The colloquium was conducted over the course of the weekend as a series of informal moderated discussions, composed of 12 invited discussants and one leader/moderator, Georgetown Professor John Hasnas. The invited discussants included six law professors (UND Law Professor McGinniss and others from Harvard, George Mason, Boston, Brooklyn, and incoming to Notre Dame Law Schools), an instructor in philosophy, four law students (from Harvard, Yale, and Chicago), and one lawyer. The moderator and discussants were provided a set of readings–law review articles, book chapters, and other materials–to study in advance of the colloquium that provided its substantive backdrop. The general topic introduction for those materials stated:
The object of this colloquium is for serious thinkers in law, legal philosophy, and legal education to explore how theories of law and its authority affect downstream institutions. It will give special, but not exclusive, focus to questions about the authority of the United States Constitution, which is the locus for much of the broader contemporary debate. That debate goes back millennia, and one theme of the colloquium is to explore how “old” ideas do, or should, set the terms for modern consideration of the nature and purpose of law.
Is the rule of law a good thing? That may seem like an odd question, but it is at the heart of much of modern academic work in law and political theory, as well as a live issue in actual governance. Is law a vital tool for social cooperation and organization, or is it a weapon “for one’s enemies”? If the former, how close does any particular legal order need to come to a specified ideal in order to be legitimate? If the latter, what is gained by calling something “law”? While these questions may seem to some people to be too abstract for serious concern, their answers determine the content of legal education, legal practice, and ultimately social organization.
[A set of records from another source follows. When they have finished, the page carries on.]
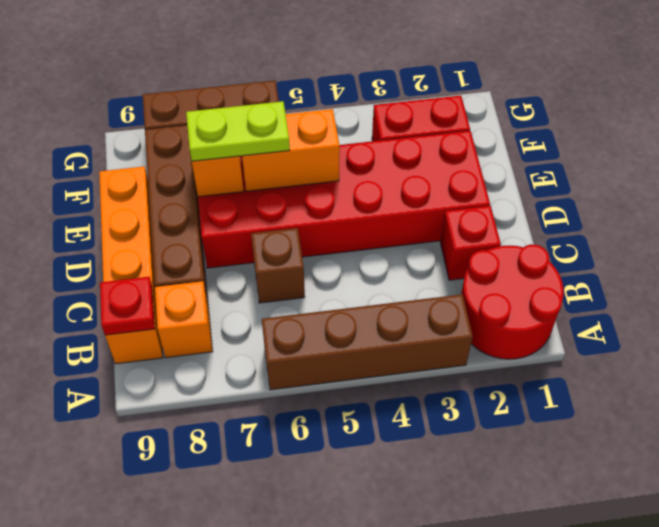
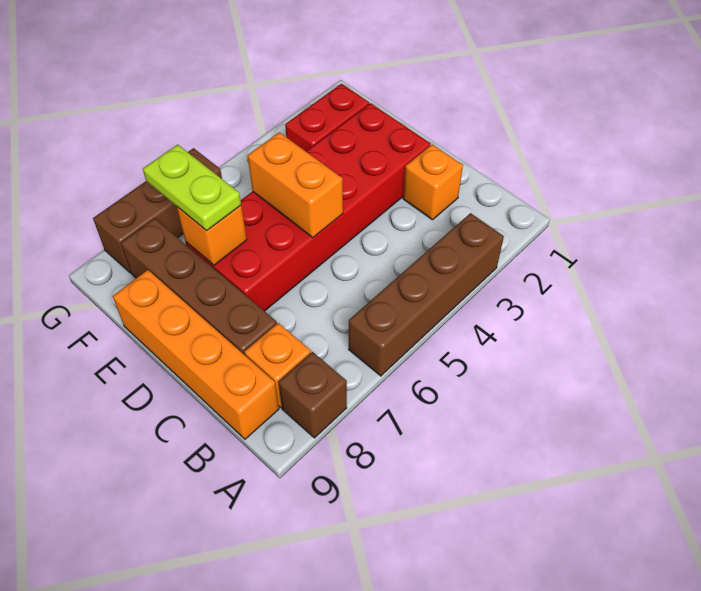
red round brick A1:B2 level 1 -> none
red plate B9 level 2 -> none
red brick C2 level 1 -> orange brick C2 level 1
brown brick C6 level 1 -> brown brick A8 level 1
orange brick E5:E6 level 2 -> orange brick D5:E5 level 2
lime plate E6:E7 level 3 -> lime plate E7:F7 level 3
The sessions of the colloquium focusing on the United States Constitution addressed subjects including the foundations for its authority and “[w]hat is the best response to those who contend that the Constitution is irredeemably tainted or profoundly undemocratic and should either be replaced or subordinated to ordinary politics?); contemporary challenges (e.g., “Can defenders of law and order engage constructively with critiques that treat law as merely a form of politics or a function of power, whether from the left or the right?”); and the authority of original meaning for interpreting the Constitution (“Does the authoritativeness of any given interpretive approach to the Constitution ultimately turn on first principles of political and/or moral theory, such as a commitment to popular sovereignty? What is the strongest argument that the Constitution is, structurally, best suited to an originalist mode of interpretation?”).